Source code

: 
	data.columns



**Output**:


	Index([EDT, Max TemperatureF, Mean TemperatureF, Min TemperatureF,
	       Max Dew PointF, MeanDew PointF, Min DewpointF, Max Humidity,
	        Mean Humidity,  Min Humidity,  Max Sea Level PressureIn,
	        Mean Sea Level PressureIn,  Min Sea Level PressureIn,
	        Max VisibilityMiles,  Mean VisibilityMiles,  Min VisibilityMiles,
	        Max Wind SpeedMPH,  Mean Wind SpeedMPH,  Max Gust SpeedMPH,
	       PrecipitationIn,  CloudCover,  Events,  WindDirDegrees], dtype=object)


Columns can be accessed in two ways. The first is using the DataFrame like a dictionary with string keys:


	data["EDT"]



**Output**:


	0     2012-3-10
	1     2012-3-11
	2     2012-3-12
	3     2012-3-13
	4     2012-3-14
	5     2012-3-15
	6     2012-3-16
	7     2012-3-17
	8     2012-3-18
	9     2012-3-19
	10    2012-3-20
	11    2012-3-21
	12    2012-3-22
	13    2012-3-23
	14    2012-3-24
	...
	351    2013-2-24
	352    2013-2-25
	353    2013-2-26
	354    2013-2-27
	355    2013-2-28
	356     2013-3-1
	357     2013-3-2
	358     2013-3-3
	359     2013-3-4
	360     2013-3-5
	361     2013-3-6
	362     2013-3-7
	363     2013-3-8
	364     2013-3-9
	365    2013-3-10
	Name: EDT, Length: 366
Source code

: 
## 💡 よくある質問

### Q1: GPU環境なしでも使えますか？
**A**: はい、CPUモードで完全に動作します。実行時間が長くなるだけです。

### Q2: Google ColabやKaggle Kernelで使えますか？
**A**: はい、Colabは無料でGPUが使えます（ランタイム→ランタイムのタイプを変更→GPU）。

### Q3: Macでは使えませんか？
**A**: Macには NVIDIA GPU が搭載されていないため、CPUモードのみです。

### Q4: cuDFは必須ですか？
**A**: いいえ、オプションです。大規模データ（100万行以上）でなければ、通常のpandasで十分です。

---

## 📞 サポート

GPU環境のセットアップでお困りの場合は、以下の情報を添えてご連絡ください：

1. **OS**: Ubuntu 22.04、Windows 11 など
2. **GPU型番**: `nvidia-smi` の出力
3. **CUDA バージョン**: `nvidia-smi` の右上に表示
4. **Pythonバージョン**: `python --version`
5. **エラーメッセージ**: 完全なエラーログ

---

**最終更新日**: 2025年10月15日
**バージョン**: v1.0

* * * * * * *

**JOB**
List every line of the material above that contains the string "PressureIn".

**WRITTEN SOLUTION**
	        Mean Humidity,  Min Humidity,  Max Sea Level PressureIn,
	        Mean Sea Level PressureIn,  Min Sea Level PressureIn,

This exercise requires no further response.